* **Stated task 1**:
In the article on the Pet Shop Boys song "Liberation," who directed the music video?
* **Stated task 2**:
Extend the article on the Pet Shop Boys song "Liberation" past its final sentence.

* **Document text**:
========
Single by Pet Shop Boys

from the album Very
- B-side: "Decadence"; "Young Offender";
- Released: 5 April 1994
- Length: 4:05
- Label: Parlophone
- Songwriters: Neil Tennant; Chris Lowe;
- Producer: Pet Shop Boys

Pet Shop Boys singles chronology
| "I Wouldn't Normally Do This Kind of Thing" (1993) | "Liberation" (1994) | "Absolutely Fabulous" (1994) |

Music video
- "Liberation" on YouTube

= Liberation (Pet Shop Boys song) =

1994 single by Pet Shop Boys

"Liberation" is a song by English synth-pop duo Pet Shop Boys, released on 5 April 1994 by Parlophone as the fourth single from their fifth studio album, Very (1993). It peaked at number 14 on the UK Singles Chart, making it the lowest-charting single from Very in the United Kingdom. Its accompanying music video was directed by Howard Greenhalgh using computer-generated imagery.
========
* **Provided data**:
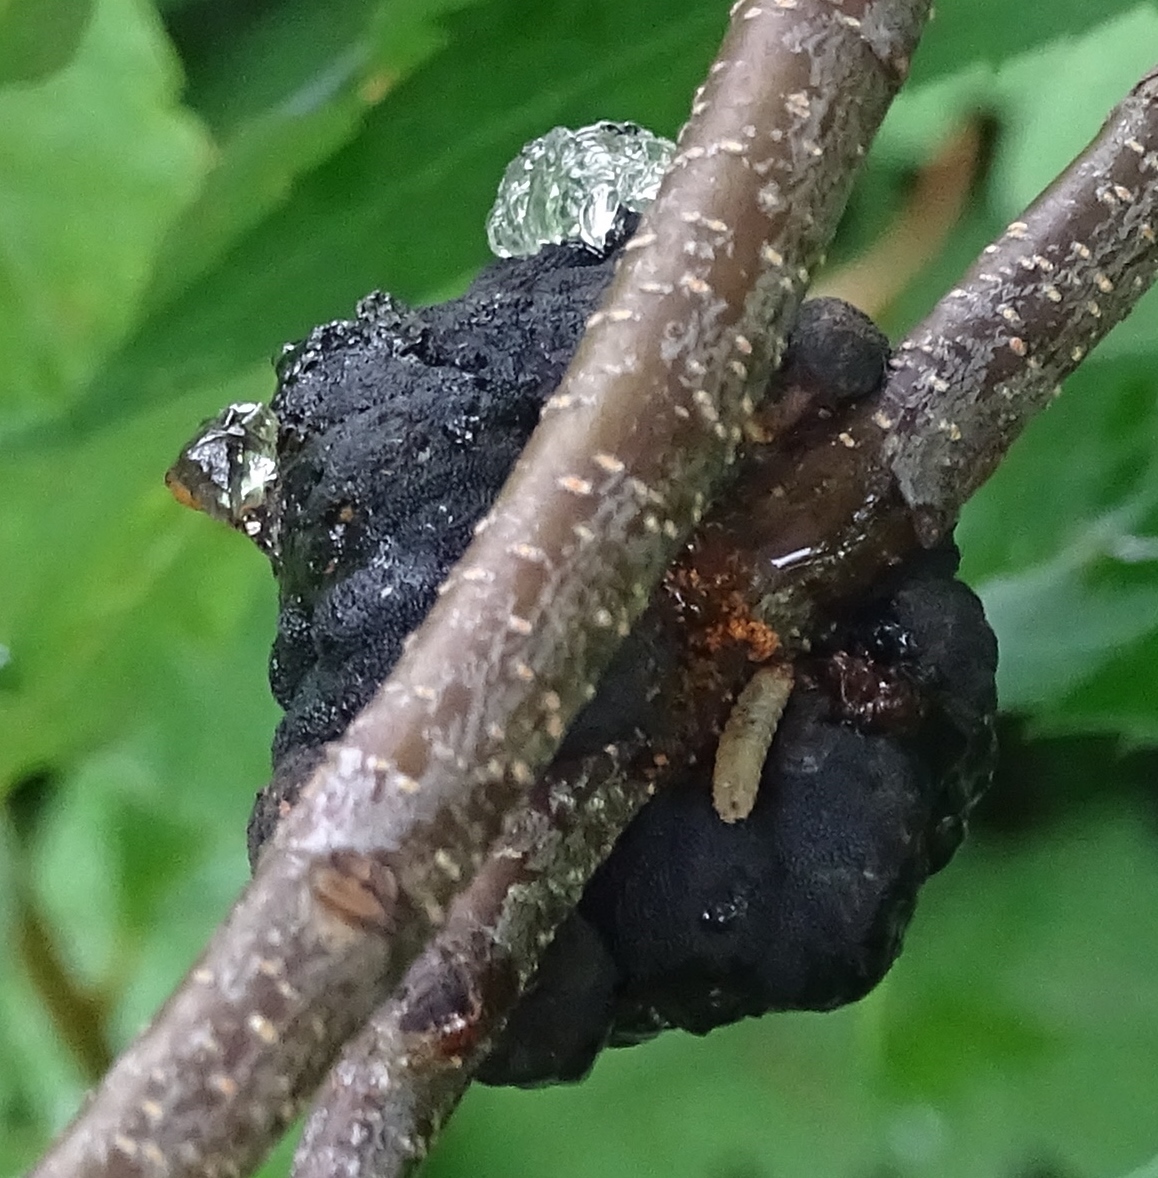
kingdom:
========
* **Response 1**:
Howard Greenhalgh

* **Response 2**:
==Background and composition==
"Liberation" is a love song on the theme of "live for today". The melody was written by Neil Tennant and was inspired by the opening notes of the piano piece "Friar Laurence" from Prokofiev's Romeo and Juliet. J.J. Belle played guitar on the track, and Anne Dudley wrote and conducted an orchestra arrangement.

==Release==
The single was released on CD, cassette, and 7-inch and 12-inch vinyl formats. The B-side, "Decadence", featured Johnny Marr on guitar and Frank Ricotti on percussion and vibraphone, with a string arrangement by Richard Niles. Additional bonus tracks included remixes of the album track "Young Offender" by Jam & Spoon and of "Liberation" by E Smoove and Murk.

A live version of "Liberation" is on Discovery: Live in Rio 1994 (1995), re-released on DVD and CD in 2021. "Decadence" was included on the re-release Very: Further Listening: 1992–1994 and the B-sides compilation Alternative.

===Artwork===
The cover art used computer-generated forms from the music video, created by rotating the duo's profiles 360 degrees to form solid objects that appear to be spinning. Chris Lowe's image is orange (pictured), and Tennant's is blue. The back covers used offset text boxes in orange or blue to create an impression of motion, while the remix covers used close-ups of the heads.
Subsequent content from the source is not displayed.